Demokrasi itu sangat indah teorinya. Pemerintahan dari
rakyat, oleh rakyat, dan untuk rakyat. Negara bahkan didirikan dengan tujuan
menyejahterakan rakyatnya, mendidik mereka menjadi pintar, dan melindungi
hak-haknya. Semua kebijakan dibuat dengan pertimbangan kepentingan rakyat.
Rakyat adalah raja.
Negara modern yang memiliki berjuta-juta penduduk sangatlah
susah apabila ingin menerapkan demokrasi langsung. Apabila dipaksakan, yang
terjadi adalah ketidakefisienan. Keputusan yang bulat akan sangat lama
diperoleh dan ditetapkan. Jadi pilihannya hanyalah demokrasi perwakilan atau
tidak langsung. Rakyat memilih wakil-wakilnya yang akan menduduki jabatan legislatif.
Melalui wakil-wakilnya itu, pemikiran masyarakat disalurkan.
Demokrasi perwakilan itu bukanlah demokrasi ketika legislatif
tidak pernah bersinggungan dengan rakyat yang diwakilinya. Legislatif itu
eksklusif. Seakan-akan ada, seharusnya tidak ada, jurang yang sangat lebar yang
memisahkan antara legislatif dengan rakyat. Suara rakyat tidak terdengar oleh
mereka. Saya sampai bingung, sebenarnya para legislatif itu menyuarakan suara
rakyat atau pemikirannya sendiri atau malahan pemikiran partainya.
Saya tidak ingin mengeneralisasi para wakil rakyat
yang terhormat itu. Tapi ketika seseorang menduduki kursi legislatif, tidak ada
dari mereka yang miskin. Duduk disana berarti kaya raya, punya rumah, mobil,
kekuasaan, dan kesibukan yang tiada henti. Itulah alasan mengapa diperebutkan. Bukanlah
dongeng bahwa kesenjangan antara yang kaya dan miskin bagaikan tembok berlin
yang baru akan runtuh ketika si kaya membuka hati.

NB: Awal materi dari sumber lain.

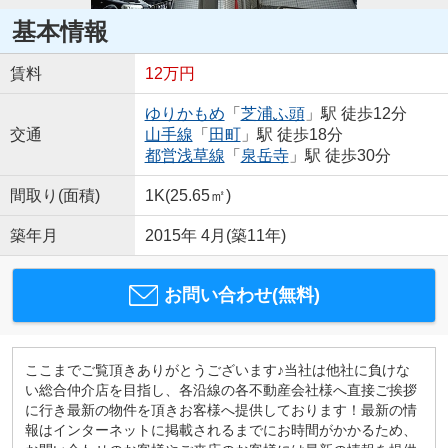
基本情報
賃料
12万円
ゆりかもめ
「
芝浦ふ頭
」駅 徒歩12分
交通
山手線
「
田町
」駅 徒歩18分
都営浅草線
「
泉岳寺
」駅 徒歩30分
間取り(面積)
1K(25.65㎡)
築年月
2015年 4月(築11年)
お問い合わせ(無料)
ここまでご覧頂きありがとうございます♪当社は他社に負けな
い総合仲介店を目指し、各沿線の各不動産会社様へ直接ご挨拶
に行き最新の物件を頂きお客様へ提供しております！最新の情
報はインターネットに掲載されるまでにお時間がかかるため、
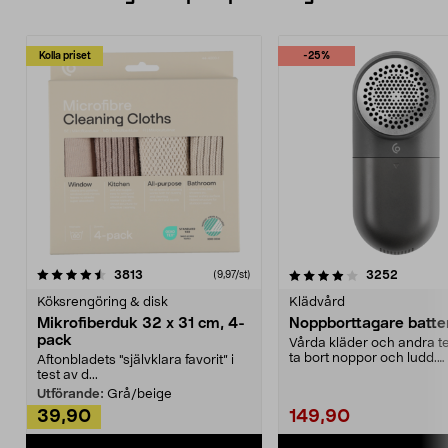
Kolla priset
-25%
4.0av 5 stjärnor
recensioner
4.5av 5 stjärnor
recensio
3813
3252
(9,97/st)
Köksrengöring & disk
Klädvård
Mikrofiberduk 32 x 31 cm, 4-
Noppborttagare batter
pack
Vårda kläder och andra tex
ta bort noppor och ludd.
Aftonbladets "självklara favorit” i
Noppborttagaren fräs...
test av d...
Utförande:
Grå/beige
39,90
149,90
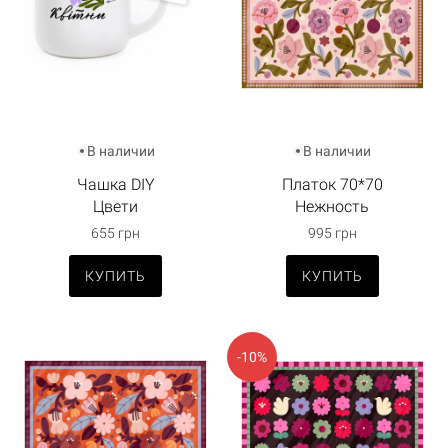
В наличии
В наличии
Чашка DIY
Платок 70*70
Цвети
Нежность
655 грн
995 грн
КУПИТЬ
КУПИТЬ
-10%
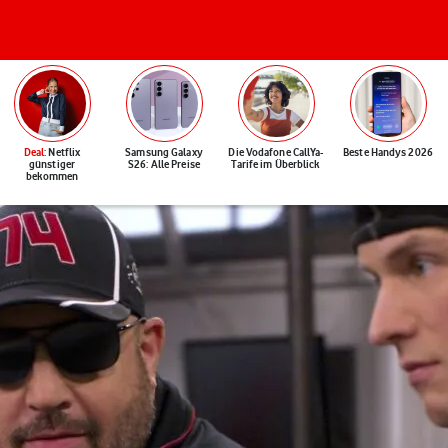
Deal
: Netflix
Samsung Galaxy
Die Vodafone CallYa-
Beste Handys 2026
günstiger
S26: Alle Preise
Tarife im Überblick
bekommen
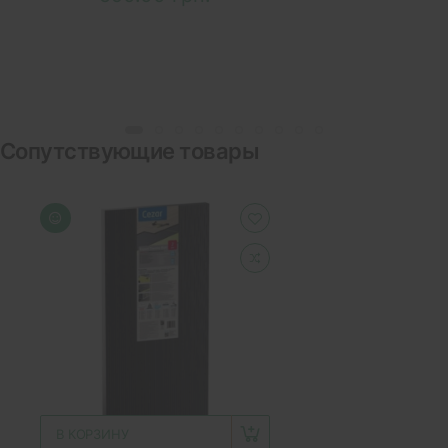
Сопутствующие товары
В КОРЗИНУ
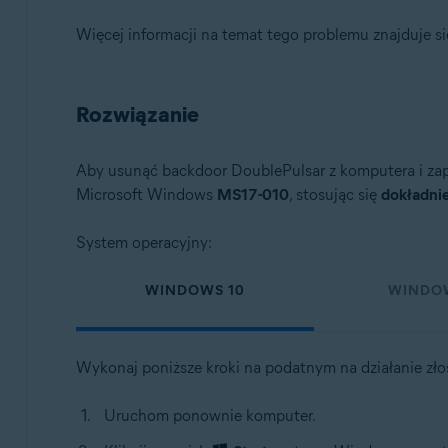
Więcej informacji na temat tego problemu znajduje si
Rozwiązanie
Aby usunąć backdoor DoublePulsar z komputera i zap
Microsoft Windows
MS17-010
, stosując się
dokładnie
System operacyjny:
WINDOWS 10
WINDO
Wykonaj poniższe kroki na podatnym na działanie z
Uruchom ponownie komputer.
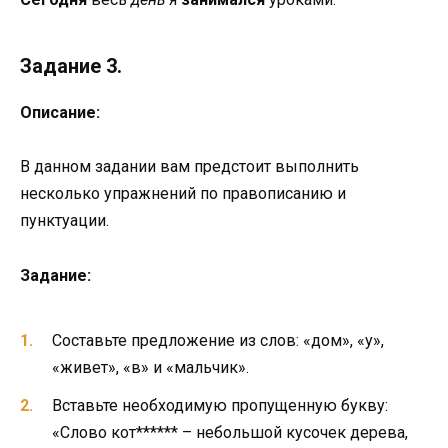
Задание 3.
Описание:
В данном задании вам предстоит выполнить
несколько упражнений по правописанию и
пунктуации.
Задание:
Составьте предложение из слов: «дом», «у»,
«живет», «в» и «мальчик».
Вставьте необходимую пропущенную букву:
«Слово кот****** – небольшой кусочек дерева,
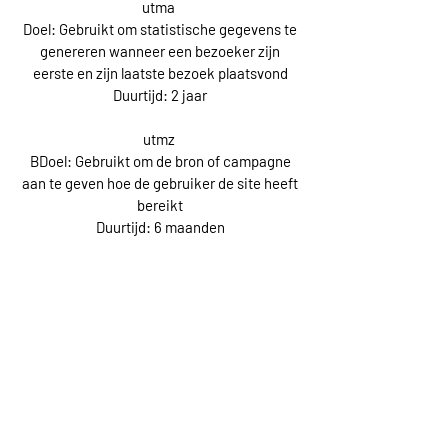
utma
Doel: Gebruikt om statistische gegevens te
genereren wanneer een bezoeker zijn
eerste en zijn laatste bezoek plaatsvond
Duurtijd: 2 jaar
utmz
BDoel: Gebruikt om de bron of campagne
aan te geven hoe de gebruiker de site heeft
bereikt
Duurtijd: 6 maanden
Beheer van cookies
Beheer van cookies via je
browser:
Als je wil vermijden dat bepaalde cookies op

Rakyat miskin terlalu berkecil hati untuk mendekati
mereka. Sedangkan para legislatif itu dengan rumahnya yang megah, mobilnya yang
mewah, dan kesibukannya yang menjadikan waktu seperti sapi perah tidak pernah
berhenti bekerja. Mereka membahas peraturan yang tidak pernah selesai. Mereka
membawa keluarganya ke eropa untuk belajar dan belanja. Mereka menyusun
anggaran untuk memperbaiki ruang rapat mereka sampai taraf mubazir. Mereka juga
menjadi selebriti yang berdebat di televisi. Dengan kesibukan yang super padat
seperti itu, kapan mereka mendengarkan rakyat? Kalau seperti ini, praktek demokrasi kita hanyalah topeng!
Saya sempat penasaran dengan prestasi legislatif di
tahun lalu. Saya coba googling dengan
kata kunci “prestasi DPR 2012”. Silahkan lihat sendiri hasilnya.